What needs to be done. Copy out each line of the material below that holds the string "empty".

Excerpted data.
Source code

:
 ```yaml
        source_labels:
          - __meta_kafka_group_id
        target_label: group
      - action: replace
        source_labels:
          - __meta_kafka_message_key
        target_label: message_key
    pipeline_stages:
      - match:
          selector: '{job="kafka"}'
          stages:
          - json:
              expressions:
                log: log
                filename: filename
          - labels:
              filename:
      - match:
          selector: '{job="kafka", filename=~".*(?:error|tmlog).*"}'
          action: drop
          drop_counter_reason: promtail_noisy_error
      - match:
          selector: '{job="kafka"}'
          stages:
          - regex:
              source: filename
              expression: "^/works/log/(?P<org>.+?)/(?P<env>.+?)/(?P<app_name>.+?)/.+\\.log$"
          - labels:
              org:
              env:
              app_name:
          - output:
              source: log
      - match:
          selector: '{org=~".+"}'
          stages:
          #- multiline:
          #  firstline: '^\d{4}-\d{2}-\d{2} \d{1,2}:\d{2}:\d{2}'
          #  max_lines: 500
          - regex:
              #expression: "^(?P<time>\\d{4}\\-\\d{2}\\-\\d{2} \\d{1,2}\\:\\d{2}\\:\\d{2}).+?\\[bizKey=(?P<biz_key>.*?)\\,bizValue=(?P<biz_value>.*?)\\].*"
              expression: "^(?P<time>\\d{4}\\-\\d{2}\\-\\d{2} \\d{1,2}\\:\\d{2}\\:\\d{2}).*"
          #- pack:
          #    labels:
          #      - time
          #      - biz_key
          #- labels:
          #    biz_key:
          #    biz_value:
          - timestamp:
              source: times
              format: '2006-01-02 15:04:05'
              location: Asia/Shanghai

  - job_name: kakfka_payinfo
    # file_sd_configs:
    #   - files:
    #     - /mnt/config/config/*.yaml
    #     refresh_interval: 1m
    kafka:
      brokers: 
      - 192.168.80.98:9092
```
...
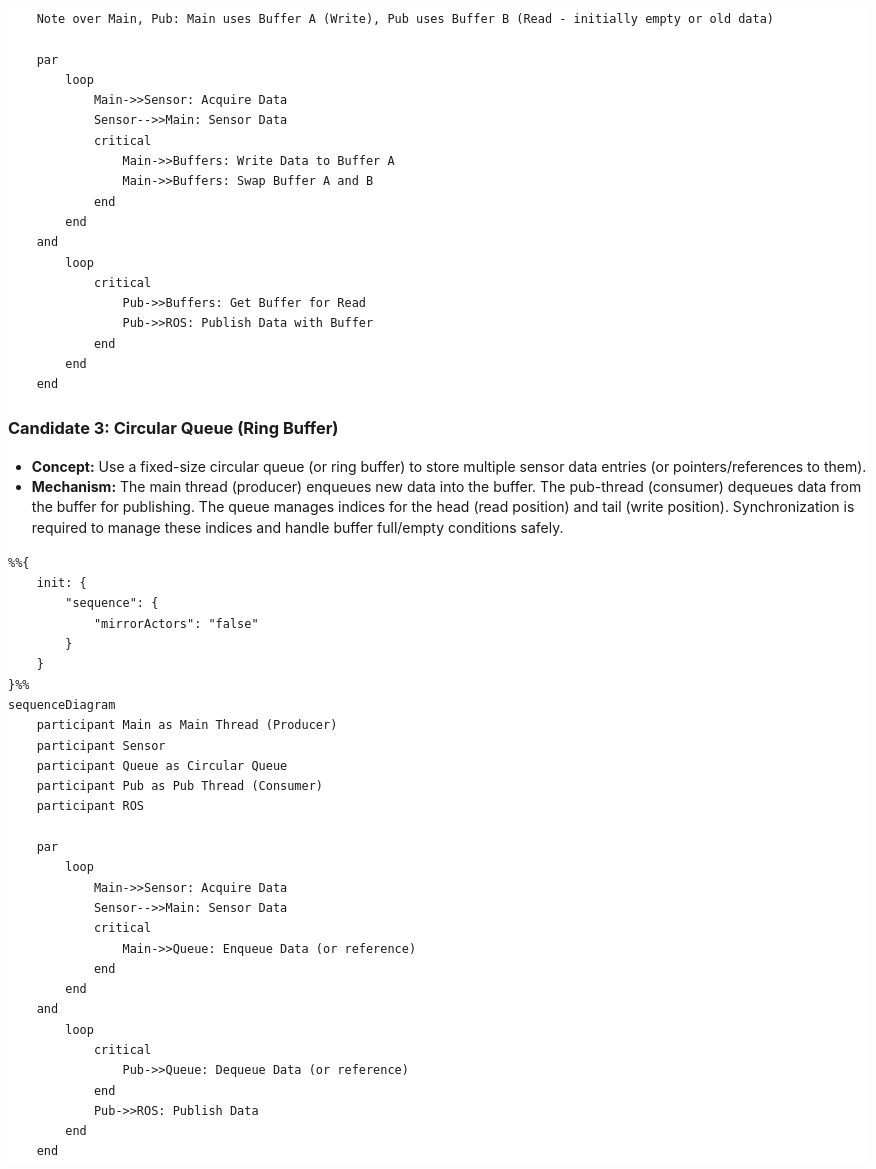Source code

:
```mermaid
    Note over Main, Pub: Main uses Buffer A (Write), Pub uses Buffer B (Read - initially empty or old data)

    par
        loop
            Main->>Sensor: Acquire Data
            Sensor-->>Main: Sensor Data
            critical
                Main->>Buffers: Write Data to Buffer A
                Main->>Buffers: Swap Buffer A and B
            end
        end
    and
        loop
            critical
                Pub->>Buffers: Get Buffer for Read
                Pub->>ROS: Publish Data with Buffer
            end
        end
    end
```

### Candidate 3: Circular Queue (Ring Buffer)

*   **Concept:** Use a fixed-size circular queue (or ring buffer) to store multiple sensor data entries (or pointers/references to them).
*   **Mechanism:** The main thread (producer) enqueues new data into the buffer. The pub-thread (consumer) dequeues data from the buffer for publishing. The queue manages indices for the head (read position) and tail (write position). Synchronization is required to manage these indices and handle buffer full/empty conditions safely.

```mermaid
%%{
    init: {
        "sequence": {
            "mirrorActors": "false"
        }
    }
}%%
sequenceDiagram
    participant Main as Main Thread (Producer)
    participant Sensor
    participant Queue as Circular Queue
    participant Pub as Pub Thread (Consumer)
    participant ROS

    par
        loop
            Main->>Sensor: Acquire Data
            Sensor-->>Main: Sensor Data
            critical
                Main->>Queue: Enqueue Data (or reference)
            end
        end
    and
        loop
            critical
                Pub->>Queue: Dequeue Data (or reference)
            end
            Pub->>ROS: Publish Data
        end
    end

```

Written solution.
    Note over Main, Pub: Main uses Buffer A (Write), Pub uses Buffer B (Read - initially empty or old data)
*   **Mechanism:** The main thread (producer) enqueues new data into the buffer. The pub-thread (consumer) dequeues data from the buffer for publishing. The queue manages indices for the head (read position) and tail (write position). Synchronization is required to manage these indices and handle buffer full/empty conditions safely.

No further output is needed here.